## What is expected
Transcribe the portion of the mailing-list message about the downed servers, starting at "When a server" and ending at "is going on?".

## Selected extract
==========
On Tue, Feb 24, 2009 at 6:49 AM, Andrew Garrett andrew@werdn.us wrote:
On Tue, Feb 24, 2009 at 1:07 PM, Robert Ullmann rlullmann@gmail.com wrote:
Really? I mean is this for real?
The sequence ought to be something like: breaker trips, monitor shows within a minute or two that 4 servers are offline, and not scheduled to be. In the next 5 minutes someone looks at the server(s), notes that there is no AC power, walks directly to the panel and resets the breaker. How is this *not* done? I'm sorry, I just don't get it. I've run data centres, and it just is not possible to have servers down for AC power for more than a few minutes unless there is a fault one can't locate. (Or grid down, and running a subset on the generators ;-)
Can someone explain all this? Is the whole thing just completely beyond the resource available to manage it?
Constructive suggestions for improvement are far more welcome than complaints and outrage.
If you have no suggestions for improvement, it is perhaps more prudent to express concern that dumps are not working and to wait for a response. This is admittedly less fun than piecing together information and "lining up" those responsible for something not being operational.
Andrew: this is NOT FUN AT ALL. Do you think it is "fun" to have to complain bitterly and repeatedly because simply reporting critical-down problems elicits little or no reply and no corrective action for days and weeks? Fun? Fun?
Okay, I'll put it this way: the following should be done:
All servers should be monitored, on several levels (ping, various queries, checking processes)
Someone should be "watching" the monitor 24x7. (being right there, or by SMS, whatever ;)
When a server is reported down (in this case hard; won't reply to ping) it should be physically looked at within minutes.
If it has no AC power, the circuit breaker is the first thing to check.
When restarted, the things it was doing should be restarted (this has not been done yet at this writing).
Now I can say these things as "constructive suggestions", but are they are not of course: they are fundamental operational procedure for a data centre. Please explain to me why I should have to "suggest" them? Eh? I am confused (seriously! I am not being snarky here). What is going on?
best, Robert
==========
## Information given
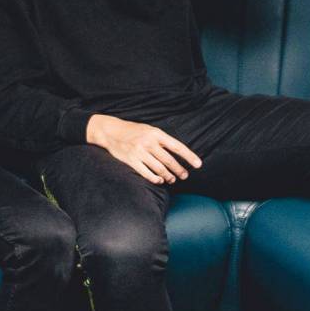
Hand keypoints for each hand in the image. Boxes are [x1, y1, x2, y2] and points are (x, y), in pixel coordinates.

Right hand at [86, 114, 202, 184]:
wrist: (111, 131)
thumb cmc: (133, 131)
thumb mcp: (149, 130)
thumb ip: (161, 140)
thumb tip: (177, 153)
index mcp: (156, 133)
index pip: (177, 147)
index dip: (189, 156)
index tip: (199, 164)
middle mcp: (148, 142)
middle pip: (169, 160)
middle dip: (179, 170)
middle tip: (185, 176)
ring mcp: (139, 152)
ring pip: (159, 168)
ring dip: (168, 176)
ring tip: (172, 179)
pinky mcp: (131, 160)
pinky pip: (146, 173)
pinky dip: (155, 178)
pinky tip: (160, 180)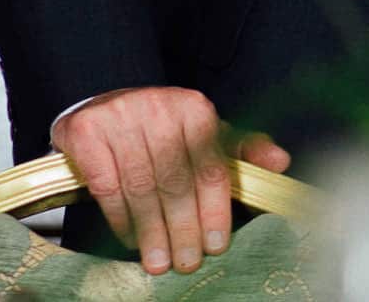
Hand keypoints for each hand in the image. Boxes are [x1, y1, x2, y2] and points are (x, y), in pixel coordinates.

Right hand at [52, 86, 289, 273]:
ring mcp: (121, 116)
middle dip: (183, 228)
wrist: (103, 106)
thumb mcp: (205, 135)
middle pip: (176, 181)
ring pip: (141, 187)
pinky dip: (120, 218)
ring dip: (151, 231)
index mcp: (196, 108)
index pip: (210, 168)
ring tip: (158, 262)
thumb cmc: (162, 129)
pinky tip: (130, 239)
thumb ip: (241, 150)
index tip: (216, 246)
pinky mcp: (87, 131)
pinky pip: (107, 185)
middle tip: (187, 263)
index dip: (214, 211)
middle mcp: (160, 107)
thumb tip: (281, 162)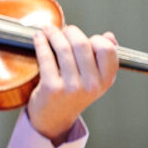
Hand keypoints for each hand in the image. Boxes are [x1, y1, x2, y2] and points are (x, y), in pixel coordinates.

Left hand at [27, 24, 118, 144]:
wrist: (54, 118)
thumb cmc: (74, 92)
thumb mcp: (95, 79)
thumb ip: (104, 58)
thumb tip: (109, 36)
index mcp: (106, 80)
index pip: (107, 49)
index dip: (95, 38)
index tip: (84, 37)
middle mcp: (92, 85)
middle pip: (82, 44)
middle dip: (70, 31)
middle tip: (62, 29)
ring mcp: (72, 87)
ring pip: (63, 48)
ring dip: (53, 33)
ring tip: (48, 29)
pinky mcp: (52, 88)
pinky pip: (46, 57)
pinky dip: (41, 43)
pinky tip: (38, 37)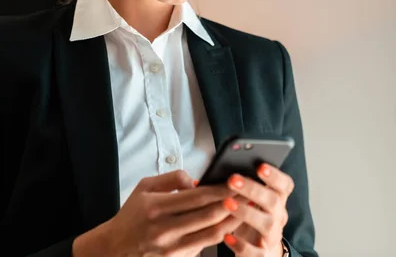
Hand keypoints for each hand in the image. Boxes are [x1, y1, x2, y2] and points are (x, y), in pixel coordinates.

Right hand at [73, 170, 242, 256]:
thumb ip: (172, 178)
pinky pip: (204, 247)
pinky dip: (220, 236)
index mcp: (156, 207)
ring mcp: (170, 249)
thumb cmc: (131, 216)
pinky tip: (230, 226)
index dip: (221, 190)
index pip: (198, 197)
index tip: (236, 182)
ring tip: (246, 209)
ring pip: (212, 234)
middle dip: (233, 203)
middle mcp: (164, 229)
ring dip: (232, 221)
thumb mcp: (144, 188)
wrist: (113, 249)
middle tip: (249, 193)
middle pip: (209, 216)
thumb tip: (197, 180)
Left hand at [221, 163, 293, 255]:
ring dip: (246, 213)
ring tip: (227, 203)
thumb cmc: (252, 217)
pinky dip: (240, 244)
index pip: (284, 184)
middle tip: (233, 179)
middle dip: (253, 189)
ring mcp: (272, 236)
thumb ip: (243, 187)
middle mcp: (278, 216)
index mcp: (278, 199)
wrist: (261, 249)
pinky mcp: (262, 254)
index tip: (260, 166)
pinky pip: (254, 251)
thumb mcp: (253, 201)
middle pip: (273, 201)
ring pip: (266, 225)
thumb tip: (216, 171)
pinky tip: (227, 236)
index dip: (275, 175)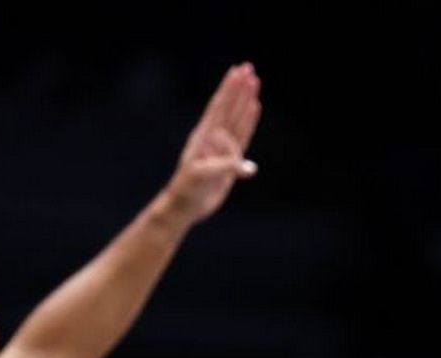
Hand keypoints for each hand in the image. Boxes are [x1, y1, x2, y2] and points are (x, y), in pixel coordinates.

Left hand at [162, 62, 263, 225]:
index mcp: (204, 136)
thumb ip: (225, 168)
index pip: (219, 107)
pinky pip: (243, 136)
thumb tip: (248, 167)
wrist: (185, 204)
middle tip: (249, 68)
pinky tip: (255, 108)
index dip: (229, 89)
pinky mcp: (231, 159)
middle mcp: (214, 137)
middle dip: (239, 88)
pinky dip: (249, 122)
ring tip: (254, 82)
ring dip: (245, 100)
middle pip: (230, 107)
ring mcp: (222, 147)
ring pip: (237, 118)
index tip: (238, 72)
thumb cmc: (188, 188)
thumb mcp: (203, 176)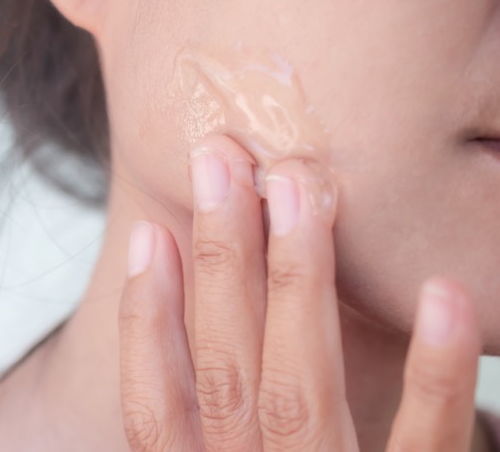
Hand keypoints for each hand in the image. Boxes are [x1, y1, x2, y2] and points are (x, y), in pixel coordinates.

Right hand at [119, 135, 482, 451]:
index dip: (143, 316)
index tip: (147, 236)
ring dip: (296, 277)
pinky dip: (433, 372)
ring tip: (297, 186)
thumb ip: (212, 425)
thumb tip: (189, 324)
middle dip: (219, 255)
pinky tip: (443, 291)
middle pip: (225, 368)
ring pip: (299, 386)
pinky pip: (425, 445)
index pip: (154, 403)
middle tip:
==========
## Finished exercise
When a server is reported down (in this case hard; won't reply to ping) it should be physically looked at within minutes.
If it has no AC power, the circuit breaker is the first thing to check.
When restarted, the things it was doing should be restarted (this has not been done yet at this writing).
Now I can say these things as "constructive suggestions", but are they are not of course: they are fundamental operational procedure for a data centre. Please explain to me why I should have to "suggest" them? Eh? I am confused (seriously! I am not being snarky here). What is going on?